The culture of dance, especially ballet, is known for its rigid perfectionism, elitism, and exclusivity. But as I watch Louisa, I think about all the ways she is nurtured in this class. Her teacher emphasizes expression over perfection. She reminds Louisa to point her feet, but most of the time they are soft and bent, which doesn’t really seem to bother anyone too much. She stands too close to the other dancers, often vying for a spot right next to the teacher. She is on the wrong foot. I suppose that many might see Louisa’s way of dancing as a failure. Her movement isn’t quite coordinated with the music. Her arms can’t find that sweet spot between tension and grace. But none of this matters. Louisa makes a space for herself in this class. There is room for her way of dancing, and her movements are an expression of unbridled joy. Her toes may not be pointed and her legs may not be straight but she dances in a way that connects movement to something deep inside her. This is why I’m smiling. I want others to see it too. I’m watching what is possible when we give up ambition, perfection, and potential to take care of those around us.

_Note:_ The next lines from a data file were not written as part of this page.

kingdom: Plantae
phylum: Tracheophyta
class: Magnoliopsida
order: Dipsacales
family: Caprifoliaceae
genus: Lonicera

It is remarkable how little the terms of the nature versus nurture debate changed during the course of the twentieth century. There is now some consensus among psychologists that intelligence is dependent on environment to a meaningful degree, and that a distinction between genetically inherited intelligence and education is more muddled than Terman suggested. But the appeal of the heritability of intelligence persists and has supported some ugly conclusions. In the 1960s, Arthur Jensen, an educational psychologist at the University of California, Berkeley, argued that the US government needed to reconsider its design and funding of compensatory education programs aimed at closing the achievement gap between disadvantaged, mostly non-white children and their white, middle-class counterparts. Achievement, of course, was measured in IQ scores. Such programs were not meeting their goals, he claimed, and their failure was because IQ scores—and the innate intelligence they claimed to measure—were immutable.
He also asserted that the importance of intelligence and our definition of the term were determined by societal demands. But that did not make the skills we associate with intelligence—processing speed, short-term memory, reasoning—any less based on genetics. He suggested that if educators really wanted to narrow the achievement gap, they should focus on teaching specific skills rather than trying to increase intelligence. This was a deeply pragmatic approach to the purpose of education. Schools should learn a child’s IQ and then teach basic skills that a student will need to get a good job after graduation. A student’s opportunities, in other words, are determined by IQ because we live in a world that prioritizes the skills that it tests. Jensen’s approach to intelligence reinforced a kind of caste system, in which social mobility was only possible if an IQ score says so.